Digital nomad in motorhome


What are the costs of living in your motorhome or campervan?

The main benefit of living in a motorhome is that it is enormously cheaper than buying a flat or house. All your utilities combined are likely to come in cheaper than the cost of powering a regular house, so it can be a cheap alternative for younger people who may struggle to get on the housing ladder in the current climate. Even storing your motorhome in a camping ground or certified parking area will be relatively cheap, and if you intend to stay in one place for a while your petrol won’t be too expensive either.

Having said that, the initial expenditure of purchasing your motorhome can be quite a lot depending on the make and model you want. There is the option of buying a cheaper one at first and upgrading at a later date.

The other big expense to consider is your insurance. Finding cheap motorhome insurance can be tough at the best of times, but if you live and work in your motorhome it presents more of a risk than one that is used sporadically throughout the year. Finding the right insurance coverage means being constantly aware of the situations that could arise. If you live and work in your motorhome then you are likely to have more valuables inside than you would if it were purely used for a holiday. This makes it an attractive prospect for thieves and, as such, you should have theft and vandalism insurance as part of your overall policy.

There are a number of optional extras you can include with your motorhome insurance so it’s best to talk with your broker about what is included or excluded. There is a fine line between over- and under-insuring your motorhome and finding that balance is the key. Conduct a motorhome insurance comparison and don’t always go for the first quote you receive.

What do you need to know about travelling in a motorhome?

The draw of the open road and the freedom it affords is the most attractive prospect for many people who are sick of the daily grind. Discovering new places and waking up to different scenery every day can be soul-enhancing. However, you need to be mindful that your life in a motorhome will never be the same as the one you led in bricks and mortar.

The most important element to think about is that you will downsizing almost every aspect of your life. You will need to learn to live with the bare minimum. For a lot of people, this is a positive thing as it means letting go of things you don’t really need in favour of a less-is-more approach to life.

However, there are some downsides which you really do need to think about before you up sticks and start anew. You will not have a fixed abode and therefore will not have a postal address, which can be tough when you want to organise banking and paying bills. Similarly, the amenities you become used to in a fixed area, like doctors and dentists, will not be immediately available to you.

Of course, you can get your post delivered to an alternative address, such as the home of friends or family. However, this means you will not be able to vote in local or national elections as you must be registered as living at a fixed address to be eligible.
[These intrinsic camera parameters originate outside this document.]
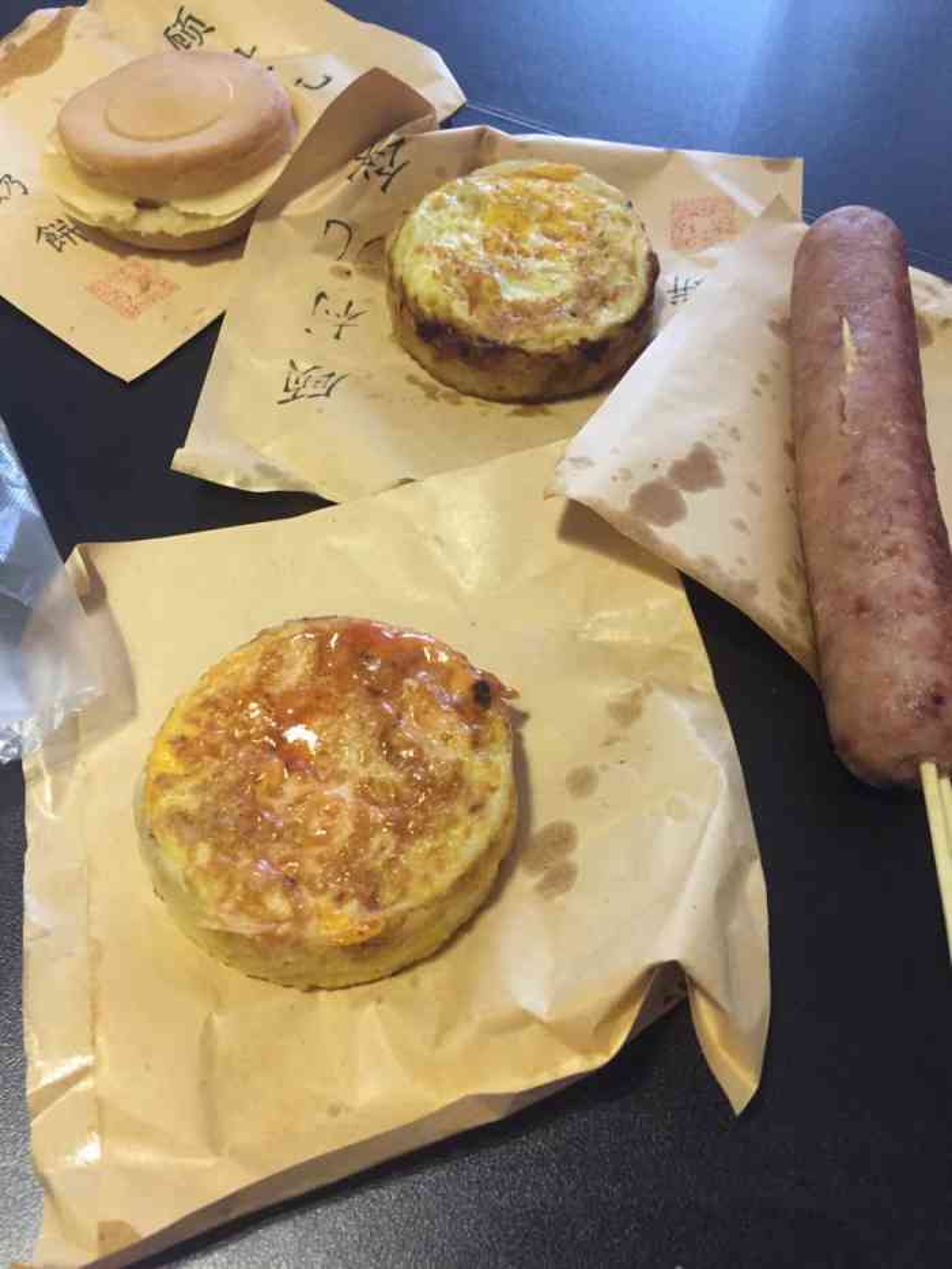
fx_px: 1063
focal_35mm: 29
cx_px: 476
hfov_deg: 48.2
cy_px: 634
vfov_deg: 61.7
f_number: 2.2
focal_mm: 4.15
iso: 320
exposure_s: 1/33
Another potential option is to rent a virtual mailbox; these are services that will scan and email your mail to you so you can check it on the move.


Motorhome on road


How do you know you will enjoy living in a motorhome?

This is a tough question to answer as it is all down to personal preference. Without prior knowledge of travelling in a motorhome, it can be tough to make a decision as to whether you will enjoy it full time. It’s recommended that you rent a motorhome for a while and see if the van life is something you can get on board with.
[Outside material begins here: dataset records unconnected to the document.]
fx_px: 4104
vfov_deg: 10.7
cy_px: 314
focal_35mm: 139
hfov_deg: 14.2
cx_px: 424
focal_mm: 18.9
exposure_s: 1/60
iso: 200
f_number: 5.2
It is becoming more and more popular for younger generations who struggle to purchase a home and don’t want to give up the freedom of youth. There are hundreds of blogs online that can offer you detailed advice on living life on the road, so do your research. There is so much to be gained from the lifestyle, but it’s not for everyone. However, we live in a connected world where we are closer together than ever, so why not live the dream whilst still being professional and earning a wage? It could be just the change you need in the coming year.